たぶん要介護1では介護タクシーは使えないのだと思われます。
介護タクシーの社長さんがとても良く福祉のことをご存知でした。
私が障害者手帳を持っていたので、
手帳を使って移動支援を受ける方法があったそうなんです。
介護保険になってしまったので、
それを使うことが出来なくなってしまったと知りました。
全てが申請しないと使えません。
申請する時も何があるのか知らないと不利なことになることがあることを知りました。
介護保険になる前に障害者手帳で移動支援を100時間とかお願いする方法があったと介護タクシーの社長さんから聞きました。
ケアマネさんも知らないことでした。
私の訪問の理学療法士さん達も全く知らなかったと今回お話をしたら驚かれました。
介護タクシーで通院して、
車椅子で血液検査や診察室に行きました。
ゴリさんに「家が良いんだよね」と主治医が聞いていたのは、
意思確認のためでした。
ゴリさんはがんセンターの食事や看護師さん達が嫌いでした。
ゴリさんの耳が聞こえなくなってしまったことを理解していなかったからです。
家族として私が世話を出来ないからお願いするのに、
ゴリさんが温かい看護を受けられてなかったことは身を切られるより辛かったです。
主治医の患者ファーストの優しさが私を更に追い詰めていきました。
家の中の移動や身の回りのことも出来なくなってしまったゴリさんは、
私にとって大きな大きな負担になっていました。
大怪我をさせてしまったらどうしようと不安の中での暮らしでした。
気の休まる時間がどんどん減っていきました。
感覚は鋭いナイフのように尖っていきました。
同じ膵臓がんの家族のブログを読んで、
献身的に支えている奥さんやそれを応援しているコメントにも私は追い詰められていきました
ゴリさんと決めていた【ひとりでトイレに行けなくなる】時、
この時がきたら緩和ケアへ行く。
最期は病院で痛みがなく辛くないようにして欲しいのがゴリさんのたったひとつの願いでした。

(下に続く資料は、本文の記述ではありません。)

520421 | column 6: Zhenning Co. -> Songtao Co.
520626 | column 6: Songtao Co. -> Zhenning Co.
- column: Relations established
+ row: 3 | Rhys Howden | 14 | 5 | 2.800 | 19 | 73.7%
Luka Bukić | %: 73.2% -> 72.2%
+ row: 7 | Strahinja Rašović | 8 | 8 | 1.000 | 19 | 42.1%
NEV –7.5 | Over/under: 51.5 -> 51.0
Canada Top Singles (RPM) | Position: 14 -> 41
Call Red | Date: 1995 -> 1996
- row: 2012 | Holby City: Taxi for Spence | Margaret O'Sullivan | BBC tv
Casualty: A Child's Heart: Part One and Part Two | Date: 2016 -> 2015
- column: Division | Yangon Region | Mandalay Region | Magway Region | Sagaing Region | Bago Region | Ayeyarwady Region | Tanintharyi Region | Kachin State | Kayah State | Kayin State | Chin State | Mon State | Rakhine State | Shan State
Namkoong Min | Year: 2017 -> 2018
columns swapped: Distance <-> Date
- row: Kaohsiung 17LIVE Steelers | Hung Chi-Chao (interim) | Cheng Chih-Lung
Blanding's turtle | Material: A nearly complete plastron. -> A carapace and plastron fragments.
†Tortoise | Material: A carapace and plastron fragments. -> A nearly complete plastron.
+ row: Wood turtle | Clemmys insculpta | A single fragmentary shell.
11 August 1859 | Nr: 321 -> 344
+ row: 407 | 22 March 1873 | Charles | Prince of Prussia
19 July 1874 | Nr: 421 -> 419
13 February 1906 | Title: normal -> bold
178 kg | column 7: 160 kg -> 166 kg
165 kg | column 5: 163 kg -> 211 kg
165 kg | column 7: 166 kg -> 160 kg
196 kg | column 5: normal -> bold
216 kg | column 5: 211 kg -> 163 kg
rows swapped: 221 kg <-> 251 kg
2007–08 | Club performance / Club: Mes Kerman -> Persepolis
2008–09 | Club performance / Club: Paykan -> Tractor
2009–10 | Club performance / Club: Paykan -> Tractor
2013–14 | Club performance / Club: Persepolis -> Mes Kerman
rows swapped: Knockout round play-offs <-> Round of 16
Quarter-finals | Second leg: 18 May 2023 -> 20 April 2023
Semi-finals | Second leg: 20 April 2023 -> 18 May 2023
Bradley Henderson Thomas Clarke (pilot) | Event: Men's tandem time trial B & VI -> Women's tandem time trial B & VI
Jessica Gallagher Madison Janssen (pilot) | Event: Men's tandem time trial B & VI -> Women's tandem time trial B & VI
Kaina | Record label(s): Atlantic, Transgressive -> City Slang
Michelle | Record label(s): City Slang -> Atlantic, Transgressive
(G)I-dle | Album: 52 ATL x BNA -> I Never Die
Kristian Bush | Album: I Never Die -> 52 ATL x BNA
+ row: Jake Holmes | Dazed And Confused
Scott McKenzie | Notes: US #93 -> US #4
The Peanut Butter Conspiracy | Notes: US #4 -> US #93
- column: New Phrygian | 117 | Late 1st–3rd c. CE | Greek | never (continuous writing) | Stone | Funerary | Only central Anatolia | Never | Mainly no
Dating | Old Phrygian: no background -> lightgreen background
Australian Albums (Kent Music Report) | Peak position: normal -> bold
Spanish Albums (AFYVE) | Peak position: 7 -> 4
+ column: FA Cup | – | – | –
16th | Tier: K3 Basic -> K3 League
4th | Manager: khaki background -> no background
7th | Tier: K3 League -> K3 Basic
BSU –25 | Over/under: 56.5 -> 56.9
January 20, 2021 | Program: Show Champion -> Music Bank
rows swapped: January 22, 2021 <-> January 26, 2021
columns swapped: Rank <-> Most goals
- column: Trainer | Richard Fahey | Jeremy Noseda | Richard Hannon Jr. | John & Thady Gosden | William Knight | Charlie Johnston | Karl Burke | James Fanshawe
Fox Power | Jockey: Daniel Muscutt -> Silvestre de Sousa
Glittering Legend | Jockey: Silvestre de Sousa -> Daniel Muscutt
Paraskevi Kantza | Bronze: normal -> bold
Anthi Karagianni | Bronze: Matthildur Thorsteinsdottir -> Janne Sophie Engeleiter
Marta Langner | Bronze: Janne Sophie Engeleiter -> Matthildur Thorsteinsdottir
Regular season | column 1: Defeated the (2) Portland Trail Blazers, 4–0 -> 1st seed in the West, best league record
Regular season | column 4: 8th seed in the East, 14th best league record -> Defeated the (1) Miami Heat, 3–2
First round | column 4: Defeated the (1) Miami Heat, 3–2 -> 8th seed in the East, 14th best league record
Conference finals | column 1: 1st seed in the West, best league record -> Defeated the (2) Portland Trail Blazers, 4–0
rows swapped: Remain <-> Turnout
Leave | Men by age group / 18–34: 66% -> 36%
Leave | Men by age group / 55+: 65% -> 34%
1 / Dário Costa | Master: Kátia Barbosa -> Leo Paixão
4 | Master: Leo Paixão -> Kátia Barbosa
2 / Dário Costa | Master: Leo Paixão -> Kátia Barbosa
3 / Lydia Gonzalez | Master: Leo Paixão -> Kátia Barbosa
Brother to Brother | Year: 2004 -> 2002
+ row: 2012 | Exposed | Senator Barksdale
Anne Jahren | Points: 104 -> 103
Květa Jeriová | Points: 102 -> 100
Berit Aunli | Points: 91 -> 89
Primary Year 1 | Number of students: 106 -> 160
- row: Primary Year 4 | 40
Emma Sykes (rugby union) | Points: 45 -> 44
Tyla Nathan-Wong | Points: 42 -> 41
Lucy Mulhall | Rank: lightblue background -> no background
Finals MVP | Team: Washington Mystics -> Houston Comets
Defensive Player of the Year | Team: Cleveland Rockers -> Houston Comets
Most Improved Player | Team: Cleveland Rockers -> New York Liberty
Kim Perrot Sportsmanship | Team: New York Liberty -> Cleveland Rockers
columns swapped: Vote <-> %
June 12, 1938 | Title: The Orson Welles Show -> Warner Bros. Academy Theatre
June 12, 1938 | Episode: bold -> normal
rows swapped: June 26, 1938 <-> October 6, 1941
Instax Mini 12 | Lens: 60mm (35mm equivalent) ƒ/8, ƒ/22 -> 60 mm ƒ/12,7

必死にトイレに行くゴリさんの姿を悲しい気持ちで見ていました。
家にいて欲しいけれど、
何もかも私が補助しないとゴリさんの生活は成り立たない。
私のレミケード点滴の日は、
家にゴリさんをひとりで置いて行くのが心配でたまりませんでした。
夜中もトイレに起きては転倒していました。
トイレだけはゴリさんがひとりで行っていたのは、
【トイレにひとりで行く】ことが家にいるギリギリの約束だったからです。
冷たいようですが、私はトイレには手を貸しませんでした。
でも、ゴリさんは自分からは最後まで辛いと言いませんでした。
私は2022年の2月の私の訪問看護で看護師さんと話をして、
翌日の火曜日に主治医に緩和ケアへの入院を頼みましょうと背中をを押して貰いました。
看護師さんは私の説得のために、
この日は数時間を使って下さいました。
午前中に3回も階段からの落下や転倒が続きました。
私は目の前でふら〜っとスローモーションで倒れていくゴリさんを支えることが出来ず、、、。
気力までも失っていきました
これ以上怪我をさせたくなくて、
ゴリさんを守るために覚悟を決めるしかなくなっていました。
ゴリさんの主治医からもゴリさんの転倒に巻き込まれないようにと言われてました。
私が巻き込まれると人工股関節が入っているので、
とても危険でした。
私が疲れてしまった時は、
「緊急避難としてゴリさんをがんセンターで預かるよ。」
ともゴリさんの主治医からは言われていました。
本当は1月の終わりには、
私は【助けて】と声を出せずに叫んでいました。
毎日の着替えも家の中の移動も、
全て私がいないと転倒してしまうようになっていたのにです。
入院すると動けない、
食べられない、
耳が更に聞こえなくなる、
ボケ老人みたいになってしまい、
意思疎通が困難になって帰ってきます
家にいたら私が毎日話しかけます。
食事も食べたいものや食べられそうなものを工夫しています。
入院は悪化させることになることに気がついてました。
命を短くしてしまうと思うと、
助けて欲しいなんて口が裂けても言えませんでした。
訪問の理学療法士さんや看護師さんやケアマネさんが、
私が看護相談していたがんセンターの看護師さんとずっと連携してくれていました。
バレンタインデーの夜、
主治医から電話がありました。
ゴリさんから目が離せなくなっていました。
電話の私の様子から、
「明日は入院するつもりで支度して通院をして下さい。」
と言われました。
この時主治医が何を伝えるために電話をしてきたのか
私は覚えていません。
1時間弱で最後の入院の準備をしました。
ゴリさんには明日入院のつもりで来てねと主治医からの電話だったよと伝えました。
ゴリさんは理解出来なくて、
明日入院するよと言う私を不思議な顔をして見ていました。
その目に見つめられることが辛くて、
私は目をそらしました。
ゴリさんを姥捨山に捨てるような罪悪感でいっぱいでした。
健康な奥さんであったなら、
まだ家にいられたであろうと考えると私は最低だと思いました。
心の底から「ごめんね。」と謝っていました。
ゴリさんが2月15日に最後の入院をして、
私の介護は終わりました。
もっと家にいられる方法はなかったか
今でも考えることがあります。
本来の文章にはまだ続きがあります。